▶ **Supplied material**
-*-
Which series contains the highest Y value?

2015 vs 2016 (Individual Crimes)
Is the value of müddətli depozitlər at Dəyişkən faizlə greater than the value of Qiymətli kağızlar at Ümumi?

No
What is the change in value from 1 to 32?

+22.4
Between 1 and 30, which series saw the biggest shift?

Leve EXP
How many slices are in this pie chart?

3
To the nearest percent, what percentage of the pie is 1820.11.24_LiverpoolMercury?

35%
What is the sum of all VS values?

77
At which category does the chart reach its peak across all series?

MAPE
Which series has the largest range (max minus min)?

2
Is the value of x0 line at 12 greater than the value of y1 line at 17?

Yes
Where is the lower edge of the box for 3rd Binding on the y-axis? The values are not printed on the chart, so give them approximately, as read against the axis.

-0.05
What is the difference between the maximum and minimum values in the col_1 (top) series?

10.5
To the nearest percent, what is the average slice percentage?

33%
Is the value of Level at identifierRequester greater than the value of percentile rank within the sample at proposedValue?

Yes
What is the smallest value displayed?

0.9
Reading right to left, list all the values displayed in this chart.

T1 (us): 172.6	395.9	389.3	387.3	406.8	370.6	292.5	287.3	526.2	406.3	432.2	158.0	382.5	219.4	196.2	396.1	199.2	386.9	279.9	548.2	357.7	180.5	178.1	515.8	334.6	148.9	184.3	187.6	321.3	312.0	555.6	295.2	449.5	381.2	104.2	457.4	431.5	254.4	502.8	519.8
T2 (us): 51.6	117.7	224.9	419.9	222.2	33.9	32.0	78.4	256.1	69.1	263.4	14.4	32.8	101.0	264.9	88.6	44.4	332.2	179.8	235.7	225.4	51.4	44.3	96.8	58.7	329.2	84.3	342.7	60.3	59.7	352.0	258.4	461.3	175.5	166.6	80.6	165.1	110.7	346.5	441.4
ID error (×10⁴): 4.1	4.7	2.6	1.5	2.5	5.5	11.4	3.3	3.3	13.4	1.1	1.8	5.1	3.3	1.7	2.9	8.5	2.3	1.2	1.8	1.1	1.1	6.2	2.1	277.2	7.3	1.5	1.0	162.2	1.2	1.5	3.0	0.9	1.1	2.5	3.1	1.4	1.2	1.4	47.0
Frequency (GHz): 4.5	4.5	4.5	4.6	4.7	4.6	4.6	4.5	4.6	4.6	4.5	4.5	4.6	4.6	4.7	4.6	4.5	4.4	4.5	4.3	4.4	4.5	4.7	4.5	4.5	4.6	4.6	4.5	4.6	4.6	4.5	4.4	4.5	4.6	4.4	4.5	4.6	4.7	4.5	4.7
-*-
Copy out all of the rows above, putting "data set" wherever "series" appears and keeping everything else unchanged.

▶ **Written solution**
Which data set contains the highest Y value?

2015 vs 2016 (Individual Crimes)
Is the value of müddətli depozitlər at Dəyişkən faizlə greater than the value of Qiymətli kağızlar at Ümumi?

No
What is the change in value from 1 to 32?

+22.4
Between 1 and 30, which data set saw the biggest shift?

Leve EXP
How many slices are in this pie chart?

3
To the nearest percent, what percentage of the pie is 1820.11.24_LiverpoolMercury?

35%
What is the sum of all VS values?

77
At which category does the chart reach its peak across all data set?

MAPE
Which data set has the largest range (max minus min)?

2
Is the value of x0 line at 12 greater than the value of y1 line at 17?

Yes
Where is the lower edge of the box for 3rd Binding on the y-axis? The values are not printed on the chart, so give them approximately, as read against the axis.

-0.05
What is the difference between the maximum and minimum values in the col_1 (top) data set?

10.5
To the nearest percent, what is the average slice percentage?

33%
Is the value of Level at identifierRequester greater than the value of percentile rank within the sample at proposedValue?

Yes
What is the smallest value displayed?

0.9
Reading right to left, list all the values displayed in this chart.

T1 (us): 172.6	395.9	389.3	387.3	406.8	370.6	292.5	287.3	526.2	406.3	432.2	158.0	382.5	219.4	196.2	396.1	199.2	386.9	279.9	548.2	357.7	180.5	178.1	515.8	334.6	148.9	184.3	187.6	321.3	312.0	555.6	295.2	449.5	381.2	104.2	457.4	431.5	254.4	502.8	519.8
T2 (us): 51.6	117.7	224.9	419.9	222.2	33.9	32.0	78.4	256.1	69.1	263.4	14.4	32.8	101.0	264.9	88.6	44.4	332.2	179.8	235.7	225.4	51.4	44.3	96.8	58.7	329.2	84.3	342.7	60.3	59.7	352.0	258.4	461.3	175.5	166.6	80.6	165.1	110.7	346.5	441.4
ID error (×10⁴): 4.1	4.7	2.6	1.5	2.5	5.5	11.4	3.3	3.3	13.4	1.1	1.8	5.1	3.3	1.7	2.9	8.5	2.3	1.2	1.8	1.1	1.1	6.2	2.1	277.2	7.3	1.5	1.0	162.2	1.2	1.5	3.0	0.9	1.1	2.5	3.1	1.4	1.2	1.4	47.0
Frequency (GHz): 4.5	4.5	4.5	4.6	4.7	4.6	4.6	4.5	4.6	4.6	4.5	4.5	4.6	4.6	4.7	4.6	4.5	4.4	4.5	4.3	4.4	4.5	4.7	4.5	4.5	4.6	4.6	4.5	4.6	4.6	4.5	4.4	4.5	4.6	4.4	4.5	4.6	4.7	4.5	4.7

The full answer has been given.